Lenders are up in arms over a move that could limit their dealings with poultry farmers.
The Small Business Administration is considering a rule change that could classify more farmers as affiliates of bigger companies that buy their chickens. As affiliates, farmers would be deemed too big to participate in the agency’s flagship 7(a) loan guarantee program.
The SBA unveiled the revisions to its affiliation rule in late September as part of a larger package of amendments that included changes to its SBA Express and Export Express lending programs and a new schedule of allowable 7(a) fees.
Increased awareness of the provision has spurred concern and opposition among lenders.
“It’ll be devastating to the industry and small farmers who have relied on the SBA for needed capital," said Chris Hegi, CEO of the $1 billion-asset First Financial Bank in El Dorado, Ark.
"If it goes through as written, it would kill poultry lending with the SBA," Hegi added. "I’d say it will take 99% of the deals off the table.”
Taking increased opposition into account, the SBA on Friday extended the comment period for the proposed rule by 15 days, through Dec. 18.
The proposed change would deem loan applicants as affiliates if they derive more than 85% of their revenue from another business over three prior fiscal years. As things stand, the SBA defines affiliation narrowly, occurring when firms are operated by “close relatives with identical or substantially identical business or economic interests.”
Poultry lending has been on an upswing for several years, with SBA financing playing a critical role in the increase.
The volume of 7(a) poultry loans made in fiscal 2016 was $534 million, an amount that more than doubled what was produced in fiscal 2012, according to the most recent data from the SBA. Those loans accounted for more than three-fourths of all 7(a) agricultural lending in fiscal 2016.
Ag lenders said they’re frequently unable to close poultry deals without government backing, largely due to high loan-to-value ratios and the substantial amount of capital required.
The possibility of an amended affiliation standard was first raised about seven months ago, when Inspector General Mike Ware
Poultry lenders and growers pushed back against the findings
As late as Aug. 17, the agency’s reaction to the OIG report was unclear. At that time, the SBA would only say that it would continue to honor its guarantees for poultry loans while it reviewed its policies and procedures.
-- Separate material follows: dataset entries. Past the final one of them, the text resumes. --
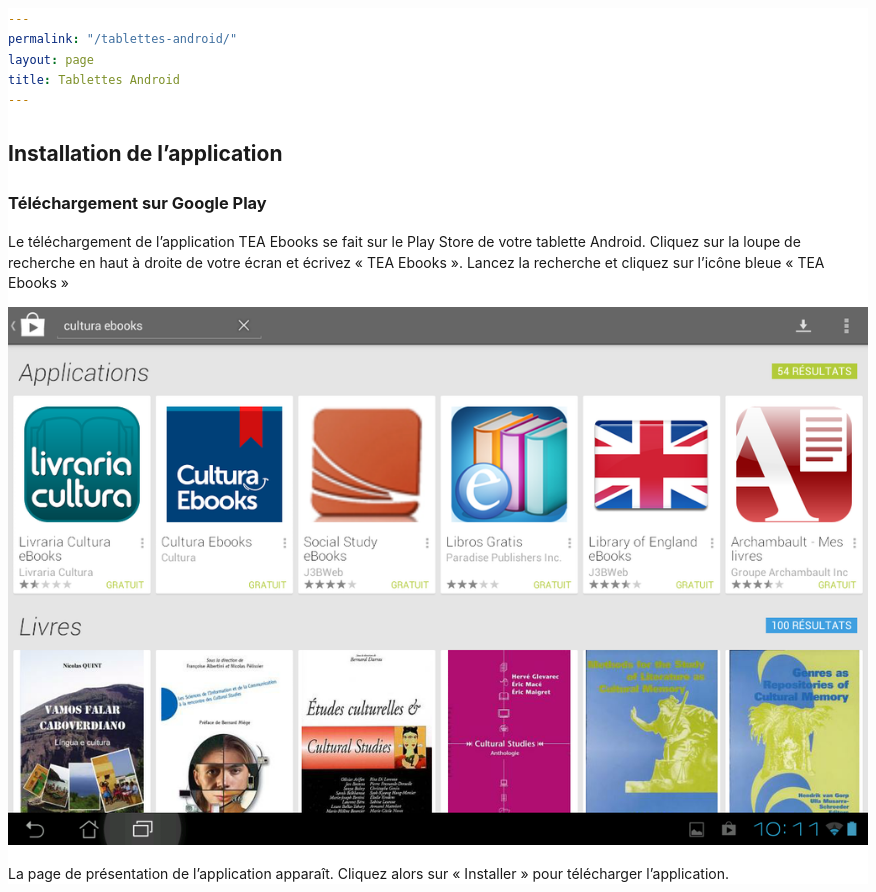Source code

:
 ```yaml
---
permalink: "/tablettes-android/"
layout: page
title: Tablettes Android
---
```


## Installation de l’application

### Téléchargement sur Google Play

Le téléchargement de l’application TEA Ebooks se fait sur le Play Store de votre tablette Android. Cliquez sur la loupe de recherche en haut à droite de votre écran et écrivez « TEA Ebooks ». Lancez la recherche et cliquez sur l’icône bleue « TEA Ebooks »

![](/images/09_Installation_de_l_application_1.png)

La page de présentation de l’application apparaît. Cliquez alors sur « Installer » pour télécharger l’application.
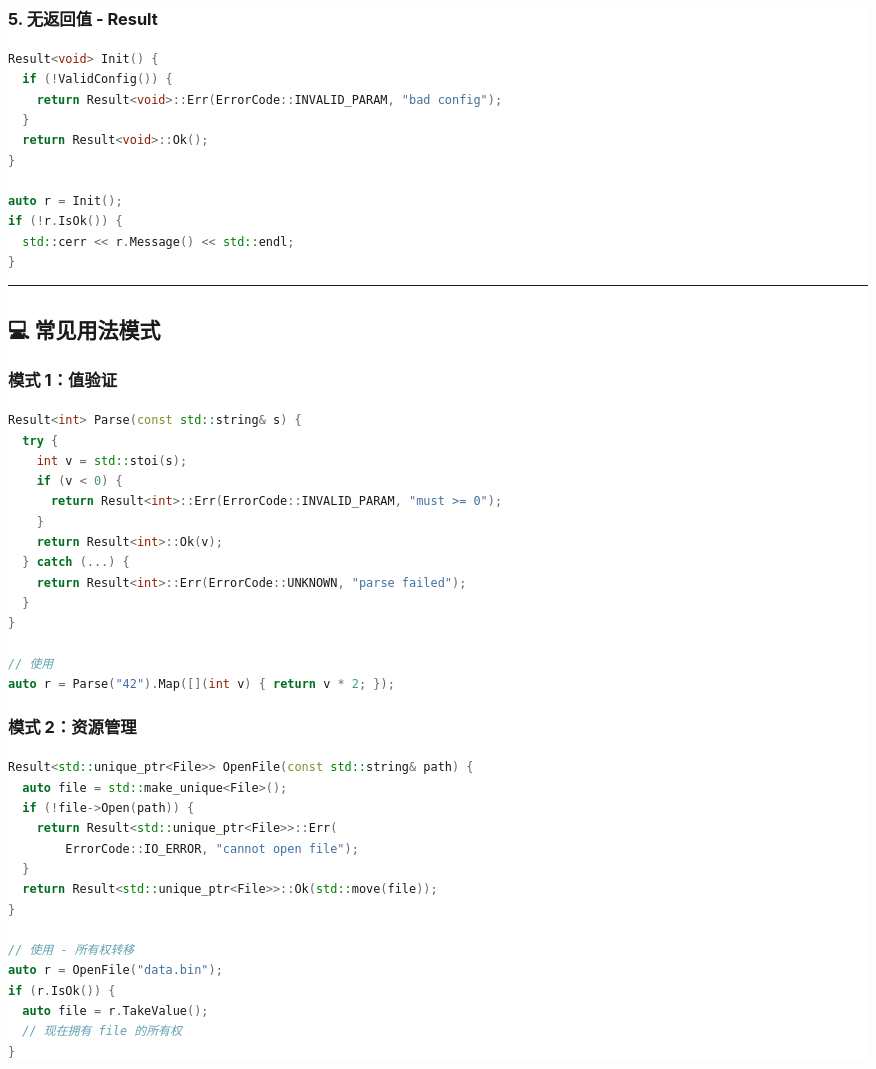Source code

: ### 5. 无返回值 - Result<void>

```cpp
Result<void> Init() {
  if (!ValidConfig()) {
    return Result<void>::Err(ErrorCode::INVALID_PARAM, "bad config");
  }
  return Result<void>::Ok();
}

auto r = Init();
if (!r.IsOk()) {
  std::cerr << r.Message() << std::endl;
}
```

---

## 💻 常见用法模式

### 模式 1：值验证

```cpp
Result<int> Parse(const std::string& s) {
  try {
    int v = std::stoi(s);
    if (v < 0) {
      return Result<int>::Err(ErrorCode::INVALID_PARAM, "must >= 0");
    }
    return Result<int>::Ok(v);
  } catch (...) {
    return Result<int>::Err(ErrorCode::UNKNOWN, "parse failed");
  }
}

// 使用
auto r = Parse("42").Map([](int v) { return v * 2; });
```

### 模式 2：资源管理

```cpp
Result<std::unique_ptr<File>> OpenFile(const std::string& path) {
  auto file = std::make_unique<File>();
  if (!file->Open(path)) {
    return Result<std::unique_ptr<File>>::Err(
        ErrorCode::IO_ERROR, "cannot open file");
  }
  return Result<std::unique_ptr<File>>::Ok(std::move(file));
}

// 使用 - 所有权转移
auto r = OpenFile("data.bin");
if (r.IsOk()) {
  auto file = r.TakeValue();
  // 现在拥有 file 的所有权
}
```
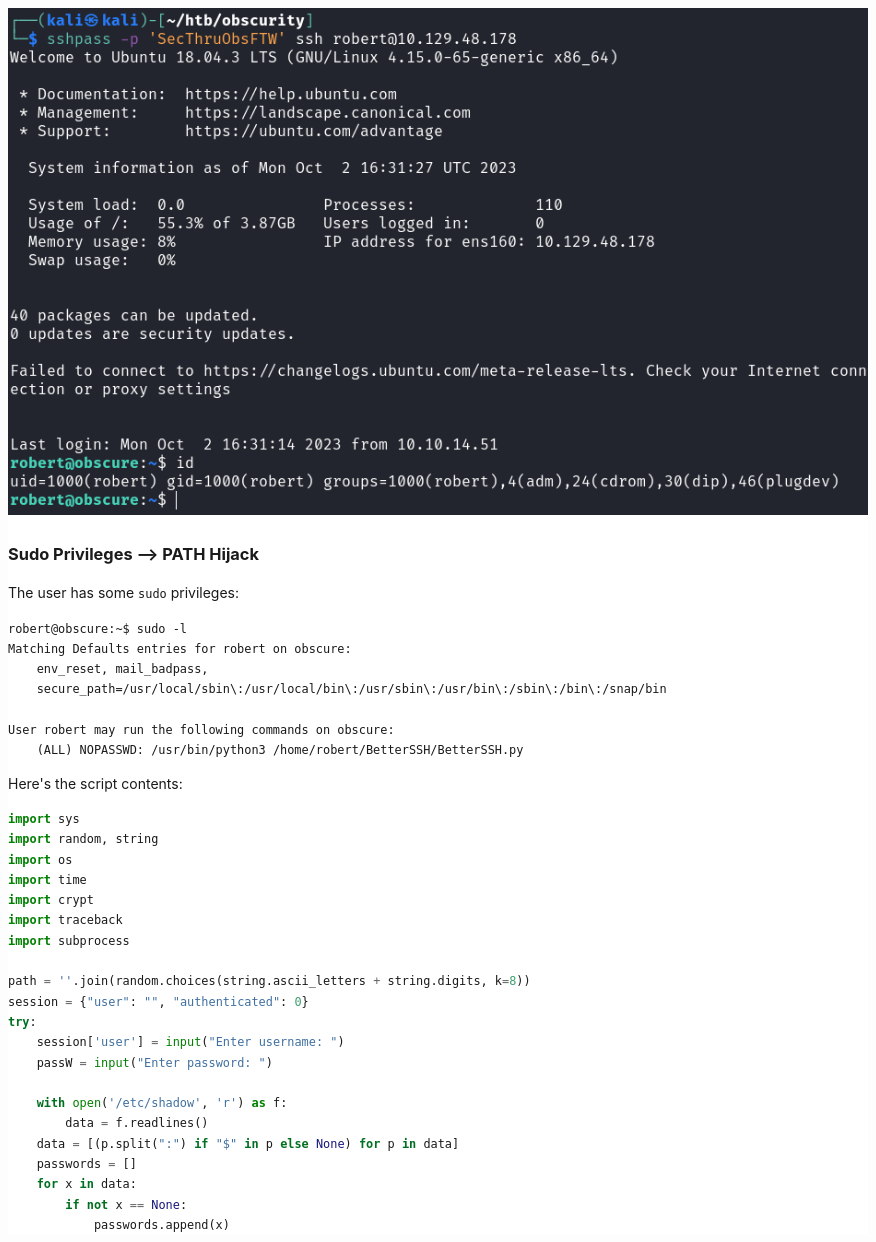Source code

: ![](../../../.gitbook/assets/htb-obscurity-image-4.png)

### Sudo Privileges --> PATH Hijack

The user has some `sudo` privileges:

```
robert@obscure:~$ sudo -l
Matching Defaults entries for robert on obscure:
    env_reset, mail_badpass,
    secure_path=/usr/local/sbin\:/usr/local/bin\:/usr/sbin\:/usr/bin\:/sbin\:/bin\:/snap/bin

User robert may run the following commands on obscure:
    (ALL) NOPASSWD: /usr/bin/python3 /home/robert/BetterSSH/BetterSSH.py
```

Here's the script contents:

```python
import sys
import random, string
import os
import time
import crypt
import traceback
import subprocess

path = ''.join(random.choices(string.ascii_letters + string.digits, k=8))
session = {"user": "", "authenticated": 0}
try:
    session['user'] = input("Enter username: ")
    passW = input("Enter password: ")

    with open('/etc/shadow', 'r') as f:
        data = f.readlines()
    data = [(p.split(":") if "$" in p else None) for p in data]
    passwords = []
    for x in data:
        if not x == None:
            passwords.append(x)
```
The SBA will not comment on reaction to the proposed rule until the comment period has passed, said spokeswoman Shannon Giles.
“After the deadline, all submitted comments will be thoroughly reviewed before we can make a statement,” Giles said.
The SBA acknowledged in the text of the proposed rule that “lenders may need assistance in applying the rule to certain agricultural business relationships. … In particular, the agreement between a poultry farmer and a large poultry producer ... may be critical to the determination of whether a the farmer is an independent small business.”
The agency offered to review agreements between farmers and integrators to help lenders determine whether a deal would be valid. Still, critics, including a large number of community bankers, said it will make obtaining 7(a) guarantees for poultry loans all but impossible.
They’d prefer to see the proposal scrapped.
In contrast to the OIG’s narrative highlighting close ties between growers and integrators, David Melchert, SBA loan manager at the $18.7 billion-asset Arvest Bank Group in Bentonville Ark., noted that growers are responsible for repaying loans, paying all the taxes on their businesses and overseeing day-to-day operations — all hallmarks of an independent business.
“If these proposed regulatory changes are approved … a significant source of capital supporting agriculture and rural America will be lost,” Melchert wrote in a comment letter.
Melchert declined a request for additional comment.
Ramifications from the proposal could extend far beyond poultry, given a wave of consolidation that has affected virtually all food processing sectors, said John Blanchfield, a longtime agricultural lending consultant and a principal at Agricultural Banking Advisory Service. It could even affect corn growers that sell to ethanol manufacturers, since many sell to a single fuel producer, he added.
“Under the proposed rule, virtually every farm and ranch in the U.S. that raises and markets proteins derived from meat would be ineligible for a loan guaranteed by the SBA,” Blanchfield wrote in a comment letter.
“The proposed rule is ill informed, short sighted, unworkable, and harmful to small businesses that are engaged in agricultural production. It should be withdrawn,” Blanchfield concluded.